What scares me the most is there are too many people out there waiting (pushing) for the end of the world in support of mythology.

Still this isn’t what motivated me to start my meet-up. To paraphrase Richard Dawkins: “We are lucky to be here and the universe is fantastic.”

I am not Satanist. I am not a Hedonist.

My atheism is only the declaration of disbelief.

I do not have to be quiet about it.

I can have a need to have others in my life without being co-dependent.

I can want to have like-folks around me without wanting to start a church.

Here is my Meet-up Group description:

"It vexes me when they would constrain science by the authority of the scriptures and yet do not consider themselves bound to answer reason and experiment." _- Galileo Galilei

So, has being a naturally selected, social animal left you with a longing for a fellowship with like-minded folk?

The Anchorage Atheists Meetup Group comes together once a month to celebrate the natural, intelligible universe with food and drink.

We have room at our table for freethinkers, agnostics, non-theists, and, of course, atheists.
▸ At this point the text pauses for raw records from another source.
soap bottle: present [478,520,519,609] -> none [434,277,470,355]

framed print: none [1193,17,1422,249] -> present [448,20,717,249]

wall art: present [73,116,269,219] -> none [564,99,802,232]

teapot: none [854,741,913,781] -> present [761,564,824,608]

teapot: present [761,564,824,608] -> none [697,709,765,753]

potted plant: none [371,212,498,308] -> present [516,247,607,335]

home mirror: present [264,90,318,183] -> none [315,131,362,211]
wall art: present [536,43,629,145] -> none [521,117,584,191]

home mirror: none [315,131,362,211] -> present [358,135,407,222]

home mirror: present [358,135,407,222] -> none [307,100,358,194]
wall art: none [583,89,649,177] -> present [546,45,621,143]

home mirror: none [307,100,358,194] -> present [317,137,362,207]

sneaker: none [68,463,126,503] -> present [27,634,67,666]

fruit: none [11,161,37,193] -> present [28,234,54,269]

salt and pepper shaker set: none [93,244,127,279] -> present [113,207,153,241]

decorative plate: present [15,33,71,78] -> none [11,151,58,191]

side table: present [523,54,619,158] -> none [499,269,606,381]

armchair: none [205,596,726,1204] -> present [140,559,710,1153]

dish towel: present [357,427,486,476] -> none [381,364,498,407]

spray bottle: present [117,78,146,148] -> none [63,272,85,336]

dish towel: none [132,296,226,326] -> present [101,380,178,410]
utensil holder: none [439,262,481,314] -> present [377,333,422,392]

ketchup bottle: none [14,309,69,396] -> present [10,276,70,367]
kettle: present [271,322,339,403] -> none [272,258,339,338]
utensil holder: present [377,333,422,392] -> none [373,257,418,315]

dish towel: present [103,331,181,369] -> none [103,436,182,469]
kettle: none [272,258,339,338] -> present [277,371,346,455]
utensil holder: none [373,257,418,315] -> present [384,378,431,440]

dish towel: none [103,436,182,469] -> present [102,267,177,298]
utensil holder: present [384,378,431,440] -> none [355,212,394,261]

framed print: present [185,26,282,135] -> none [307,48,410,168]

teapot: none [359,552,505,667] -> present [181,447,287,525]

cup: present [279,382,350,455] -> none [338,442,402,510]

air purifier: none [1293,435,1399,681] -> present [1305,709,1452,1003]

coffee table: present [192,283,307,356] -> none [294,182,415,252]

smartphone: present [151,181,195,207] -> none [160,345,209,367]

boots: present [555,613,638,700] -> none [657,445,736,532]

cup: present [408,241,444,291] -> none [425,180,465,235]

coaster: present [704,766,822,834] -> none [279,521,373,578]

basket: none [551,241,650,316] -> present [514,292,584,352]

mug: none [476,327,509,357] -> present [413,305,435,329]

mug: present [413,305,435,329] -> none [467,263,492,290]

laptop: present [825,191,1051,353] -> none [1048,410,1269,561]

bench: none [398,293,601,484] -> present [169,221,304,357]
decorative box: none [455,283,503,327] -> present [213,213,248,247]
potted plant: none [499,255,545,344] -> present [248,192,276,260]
Hope to see at our next meeting!


AtheistToothFairy said...

SEQ said"
We have room at our table for freethinkers, agnostics, non-theists, and, of course, atheists
I was thinking of that stubborn xtian we had here recently, that lives within your area.
I have wondered if such atheist meetings ever have open debates with theist or whether those local meetings are just for non-theist types?

While we see many such debates in youtube video's, it doesn't seem local groups would have an interest in such debates, but rather are meant more for like-minded folks to share their ideas and just find folks who don't have the crutch of religion governing their lives.

Just curious about how such meetings usually go, is all.

ATF (Who thinks we've been too silent, for too darn long)

Anonymous said...

Let's not talk on open forums about rabid gun-toting fundies showing up at atheist meetings pulling Columbine-like antics -- they visit sites like this; let's not give them ideas! But yes, it's something I've been concerned about for a while.

BTW, small matter, but Madalyn is spelled without an e.

Regarding catching up on science. I recommend watching some of the cable programs on the Science Channel -- you also find some excellent documentaries on the History Channel and some other channels. Also -- slightly dated, but I believe "Cosmos" with Carl Sagan is being rebroadcast on the Science Channel at 4pm central time starting Sunday the 6th.